The research represents the collaborative work from professors in Drexel’s College of Engineering, College of Computing & Informatics, College of Arts and Sciences, School of Public Health, Center for Hospitality and Sport Management and Westphal College of Media Arts & Design.

One team, that includes Chika Nwankpa, PhD, and Nagara Kandasamy, PhD, researchers from the College of Engineering, and Spiros Mancoridis, PhD and Marcello Balduccini, PhD, from the College of Computing & Informatics, is investigating ways to make smart grid technology more secure. They are developing terminology that will allow researchers and operators to better communicate about smart grid technology. This will pave the way for creating technology that can better detect problems and cyber attacks.

In a related proposal, Nwankpa, Dagmar Niebur, PhD, and Karen Mui-Miller, PhD, from the College of Engineering, will join Alison Kenner, PhD, and Mimi Sheller, PhD, from the College of Arts and Sciences to continue research that would use Drexel as a test platform to study smart grid interactions. The group plans to conduct interviews and workshops to gather information on Drexel’s energy management practices and create a framework for the Center City Campus to become an energy efficient “smart campus.”

Another project will create a set of recommendations for the city to significantly reduce its carbon emissions by the year 2050. Patrick Gurian, PhD, Emin Aktan, PhD, Charles Haas, PhD, Franco Montalto, PhD, Sabrina Spatari, PhD, Jin Wen, PhD, researchers from the College of Engineering, along with Richardson Dilworth, PhD, and Christian Hunold, PhD, from the College of Arts and Sciences, and Eugenia Ellis, PhD, from Westphal College of Media Arts & Design, will collaborate on this research in hopes of helping Philadelphia meet greenhouse gas reduction goals laid out by the United Nations Framework Convention on Climate Change in 2011.

A set of proposals will look at natural gas extraction, specifically, mitigating the deleterious effects of operational malfunctions and regulatory violations on human and environmental health. These issues are of growing concern as gas wells continue to emerge along the Marcellus Shale gas deposit that bisects the state.

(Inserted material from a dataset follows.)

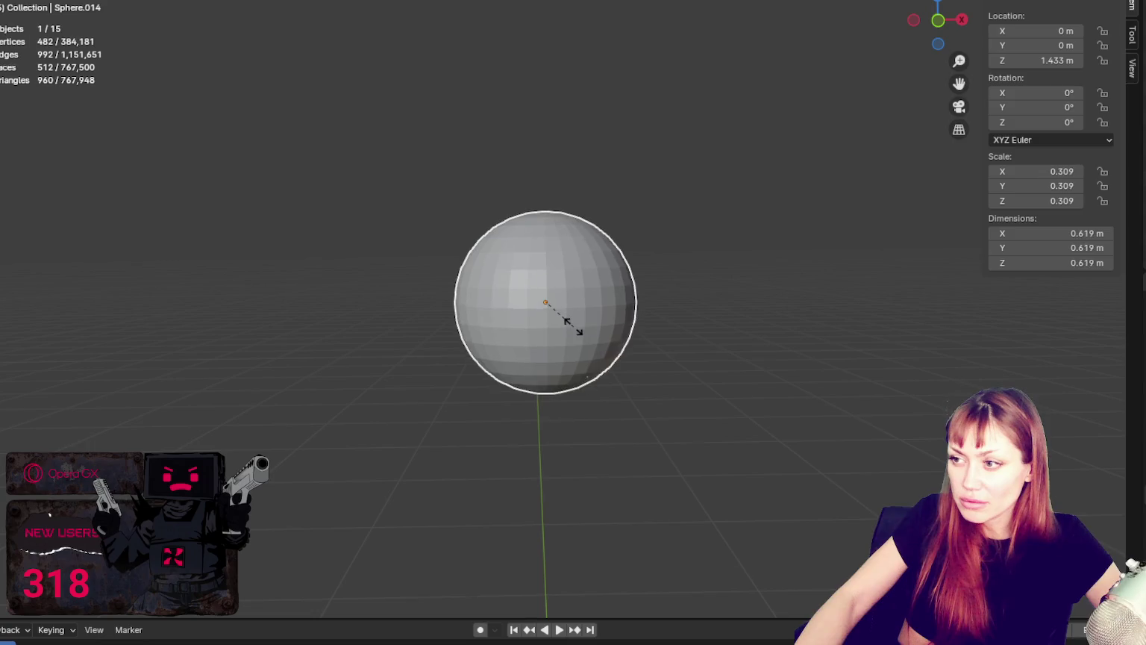
pyautogui.click(548, 299)
pyautogui.scroll(5, 549, 299)
pyautogui.press('s')
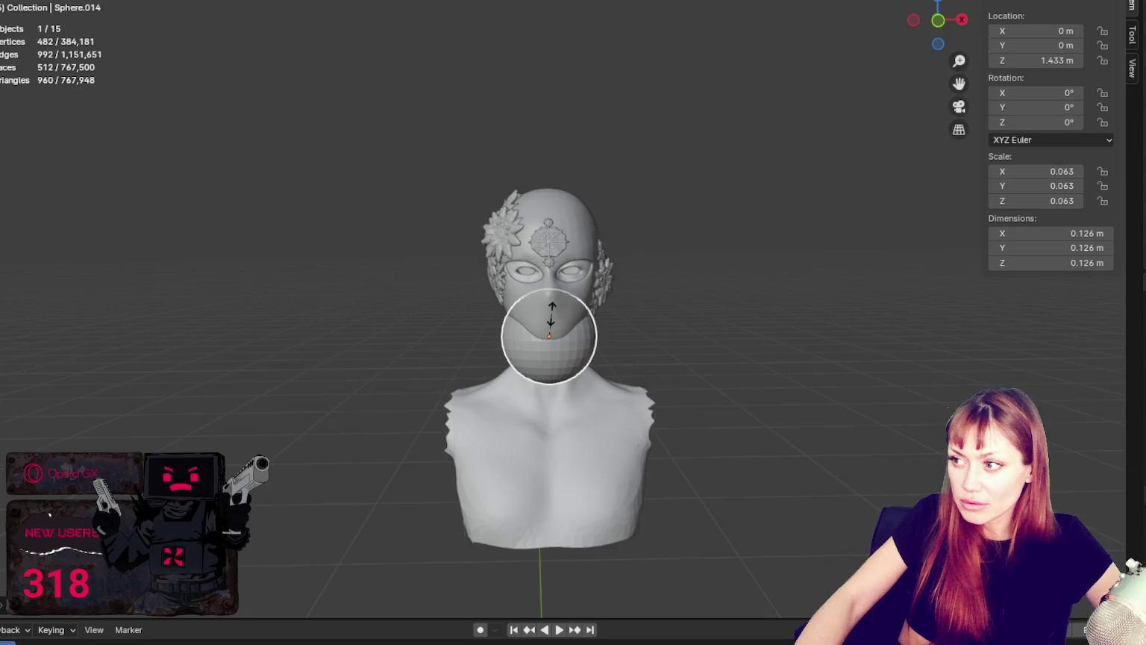
pyautogui.click(551, 314)
pyautogui.moveTo(557, 255); pyautogui.dragTo(644, 232)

Researchers from the School of Public Health and College of Engineering, including Carol Ann Gross-Davis, PhD, Jennifer Taylor, PhD, Patrick Gurian, PhD, and Mira Olson, PhD, will strive to assess health risks that could result from operational failures and regulatory violations in the natural gas extraction process. They plan to use data from previous chemical spills and violations in the region, as well as interviews with industry workers and regulators, to understand exposure risk and the health issues that could arise as a result.

Christopher Sales, PhD, an assistant professor in the College of Engineering, and Rohan Tikekar, PhD, an assistant professor in the Center for Hospitality and Sport Management, are working together on a way to decontaminate flowback water from the hydraulic fracturing process that is used to extract natural gas from shale formations. Their proposed system would use a combination of microorganisms and ultraviolet light to rid the water of chemical and biological contaminants.

A similar proposal would look specifically at helping people whose drinking water wells have been contaminated with methane gas as a result of the hydraulic fracturing process. Steven Wrenn, PhD, and Peter DeCarlo, PhD, researchers from the College of Engineering, are developing a way to use ultrasound radiation to remove dissolved methane from water by a process of “acoustic boiling.” Once the interaction between ultrasound waves and dissolved methane are clarified through this research process, the treatment method could also be applied to flowback water from hydraulic fracturing.

The seed grants are the first step for the Institute, which opened in the fall of 2013, in its mission to be a resource for creating and disseminating scientific, evidence-based knowledge that informs and shapes a sustainable energy future.